* _Problem requirements_
Only the images are to be dropped; the records themselves must be repeated exactly.

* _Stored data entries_
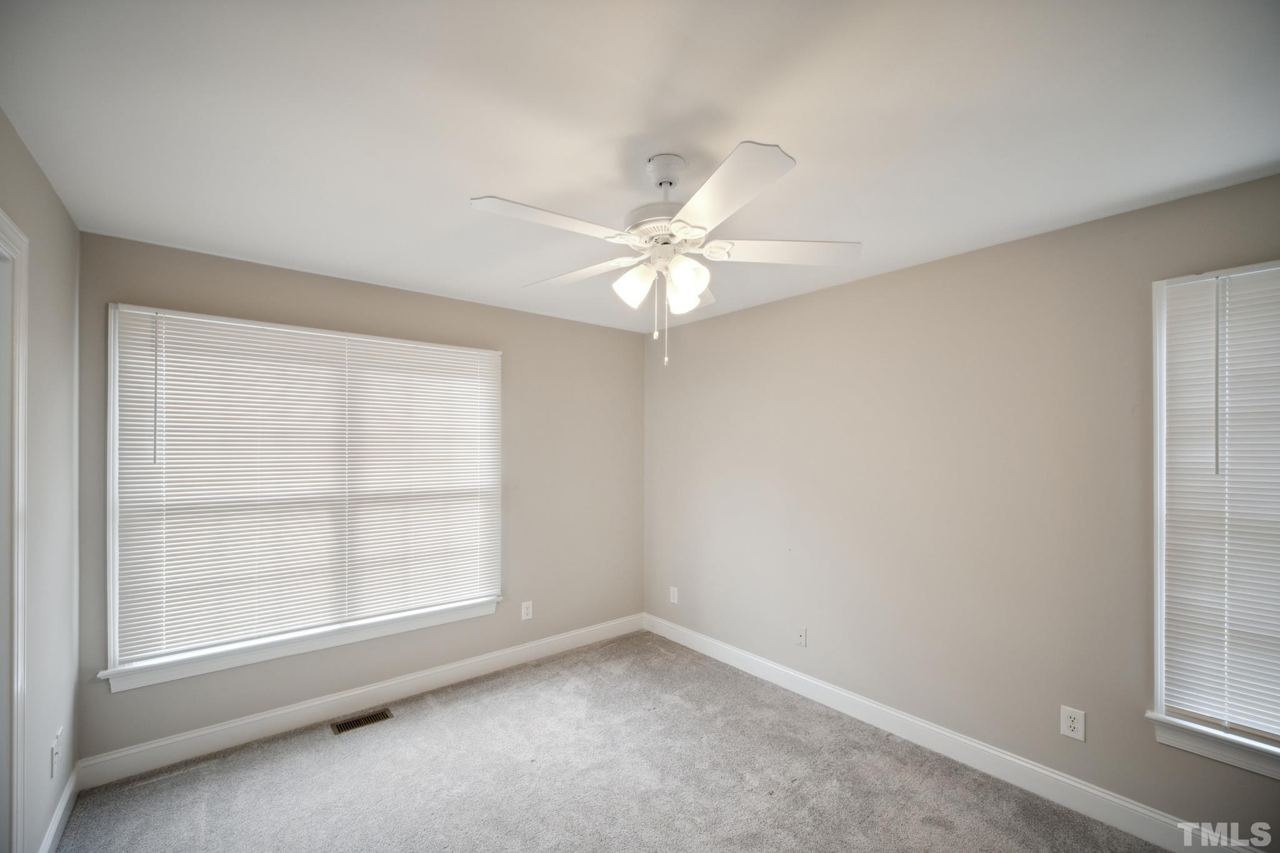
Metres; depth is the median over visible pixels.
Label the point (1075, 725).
wall socket
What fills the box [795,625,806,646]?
wall socket
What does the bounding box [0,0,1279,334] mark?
ceiling
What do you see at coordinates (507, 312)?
back wall
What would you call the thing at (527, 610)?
wall socket
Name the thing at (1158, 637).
window
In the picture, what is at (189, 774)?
carpet floor
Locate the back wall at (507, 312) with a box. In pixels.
[73,229,644,765]
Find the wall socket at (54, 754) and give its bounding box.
[49,726,61,779]
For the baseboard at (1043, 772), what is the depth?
2.46 m
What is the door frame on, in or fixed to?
attached to the left wall at (54, 200)
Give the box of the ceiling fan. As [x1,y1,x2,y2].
[468,137,861,366]
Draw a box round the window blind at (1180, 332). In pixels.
[1159,271,1279,740]
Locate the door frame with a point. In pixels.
(21, 558)
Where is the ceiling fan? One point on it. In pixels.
(690, 279)
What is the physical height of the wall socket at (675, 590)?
0.124 m
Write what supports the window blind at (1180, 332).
attached to the window at (1158, 637)
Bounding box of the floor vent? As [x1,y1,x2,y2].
[331,708,393,733]
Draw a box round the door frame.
[0,207,29,852]
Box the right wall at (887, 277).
[644,168,1279,848]
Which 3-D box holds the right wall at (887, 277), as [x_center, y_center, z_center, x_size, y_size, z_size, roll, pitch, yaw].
[1.417,0.353,2.842,0.158,2.446,4.356,0,0,-39]
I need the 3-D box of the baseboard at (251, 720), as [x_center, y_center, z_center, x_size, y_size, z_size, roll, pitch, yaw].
[-1.181,1.504,3.334,3.190,0.123,0.015,0,0,-39]
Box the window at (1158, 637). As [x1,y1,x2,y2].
[1148,258,1279,780]
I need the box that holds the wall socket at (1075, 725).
[1059,705,1086,741]
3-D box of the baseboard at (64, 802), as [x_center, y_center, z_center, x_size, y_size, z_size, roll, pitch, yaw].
[-2.079,1.485,1.868,0.015,0.120,1.196,0,0,-39]
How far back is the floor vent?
2.87 m
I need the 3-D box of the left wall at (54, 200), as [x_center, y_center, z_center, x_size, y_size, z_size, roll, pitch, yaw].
[-1.233,0.321,0.706,0.158,2.477,4.107,0,0,-39]
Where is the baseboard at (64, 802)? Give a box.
[38,761,81,852]
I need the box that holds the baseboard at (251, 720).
[73,612,643,788]
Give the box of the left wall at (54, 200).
[0,108,81,852]
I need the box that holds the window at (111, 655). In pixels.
[99,305,502,691]
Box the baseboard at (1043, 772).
[640,613,1264,852]
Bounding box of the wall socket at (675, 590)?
[668,585,679,603]
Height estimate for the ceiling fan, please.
0.670 m
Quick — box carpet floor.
[56,628,1176,852]
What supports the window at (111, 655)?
in the back wall at (507, 312)
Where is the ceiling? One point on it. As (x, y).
(464, 187)
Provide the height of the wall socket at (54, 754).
0.134 m
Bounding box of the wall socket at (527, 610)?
[520,600,533,620]
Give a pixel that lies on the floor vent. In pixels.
(354, 725)

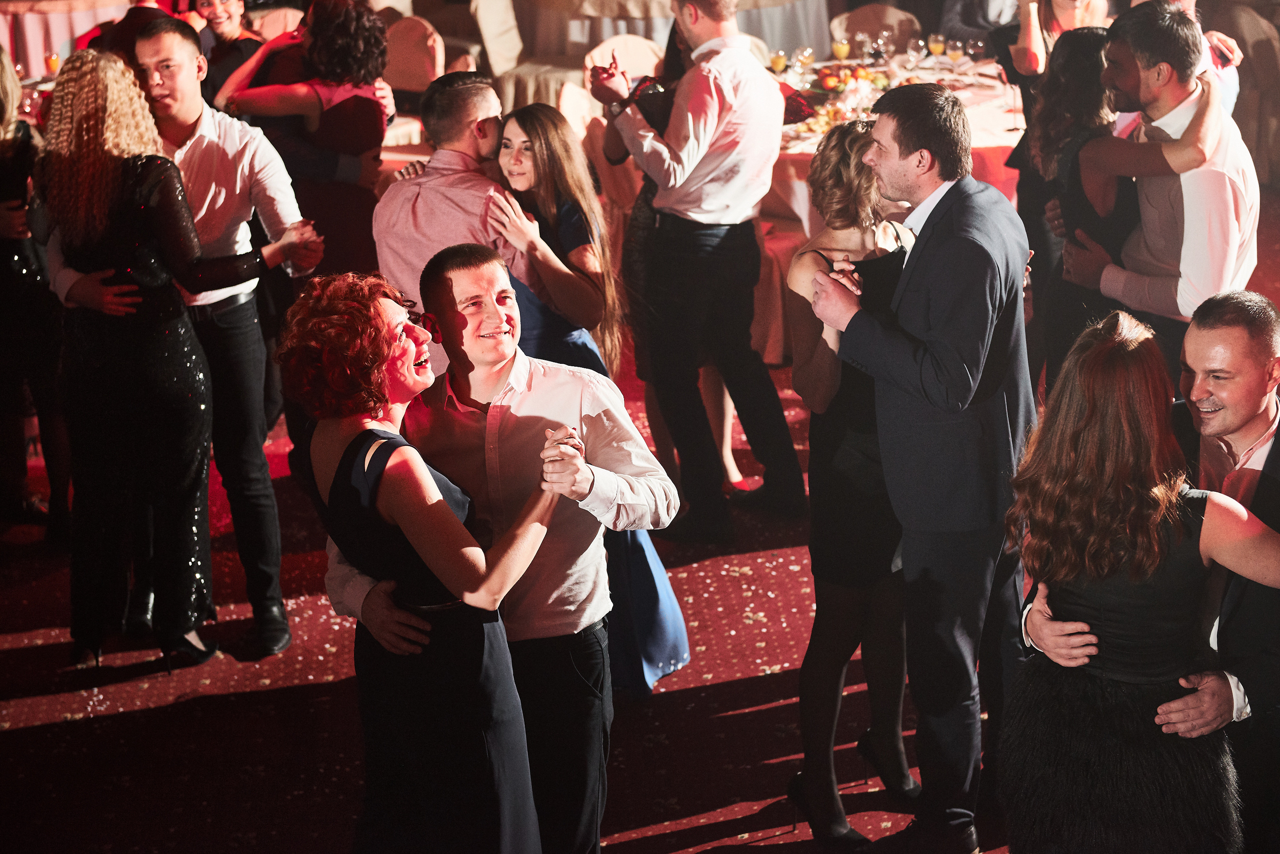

* _Response area_
Metres; depth is the median over visible pixels.
Label the point (1075, 725).
wall socket
What fills the box [795,625,806,646]?
wall socket
What does the bounding box [0,0,1279,334] mark?
ceiling
What do you see at coordinates (507, 312)?
back wall
What would you call the thing at (527, 610)?
wall socket
Name the thing at (1158, 637).
window
In the picture, what is at (189, 774)?
carpet floor
Locate the back wall at (507, 312) with a box. In pixels.
[73,229,644,765]
Find the wall socket at (54, 754) and give its bounding box.
[49,726,61,779]
For the baseboard at (1043, 772), what is the depth?
2.46 m
What is the door frame on, in or fixed to?
attached to the left wall at (54, 200)
Give the box of the ceiling fan. As [x1,y1,x2,y2].
[468,137,861,366]
Draw a box round the window blind at (1180, 332). In pixels.
[1159,271,1279,740]
Locate the door frame with a point. In pixels.
(21, 558)
Where is the ceiling fan? One point on it. In pixels.
(690, 279)
What is the physical height of the wall socket at (675, 590)?
0.124 m
Write what supports the window blind at (1180, 332).
attached to the window at (1158, 637)
Bounding box of the floor vent? As [x1,y1,x2,y2].
[331,708,393,733]
Draw a box round the door frame.
[0,207,29,852]
Box the right wall at (887, 277).
[644,168,1279,848]
Which 3-D box holds the right wall at (887, 277), as [x_center, y_center, z_center, x_size, y_size, z_size, roll, pitch, yaw].
[1.417,0.353,2.842,0.158,2.446,4.356,0,0,-39]
I need the 3-D box of the baseboard at (251, 720), as [x_center, y_center, z_center, x_size, y_size, z_size, roll, pitch, yaw].
[-1.181,1.504,3.334,3.190,0.123,0.015,0,0,-39]
Box the window at (1158, 637). As [x1,y1,x2,y2].
[1148,258,1279,780]
I need the box that holds the wall socket at (1075, 725).
[1059,705,1086,741]
3-D box of the baseboard at (64, 802), as [x_center, y_center, z_center, x_size, y_size, z_size, roll, pitch, yaw].
[-2.079,1.485,1.868,0.015,0.120,1.196,0,0,-39]
How far back is the floor vent?
2.87 m
I need the 3-D box of the left wall at (54, 200), as [x_center, y_center, z_center, x_size, y_size, z_size, roll, pitch, yaw].
[-1.233,0.321,0.706,0.158,2.477,4.107,0,0,-39]
Where is the baseboard at (64, 802)? Give a box.
[38,761,81,852]
I need the box that holds the baseboard at (251, 720).
[73,612,643,788]
Give the box of the left wall at (54, 200).
[0,108,81,852]
I need the box that holds the window at (111, 655). In pixels.
[99,305,502,691]
Box the baseboard at (1043, 772).
[640,613,1264,852]
Bounding box of the wall socket at (675, 590)?
[668,585,679,603]
Height estimate for the ceiling fan, please.
0.670 m
Quick — box carpet floor.
[56,628,1176,852]
What supports the window at (111, 655)?
in the back wall at (507, 312)
Where is the ceiling? One point on it. As (x, y).
(464, 187)
Provide the height of the wall socket at (54, 754).
0.134 m
Bounding box of the wall socket at (527, 610)?
[520,600,533,620]
Give a pixel that lies on the floor vent. In pixels.
(354, 725)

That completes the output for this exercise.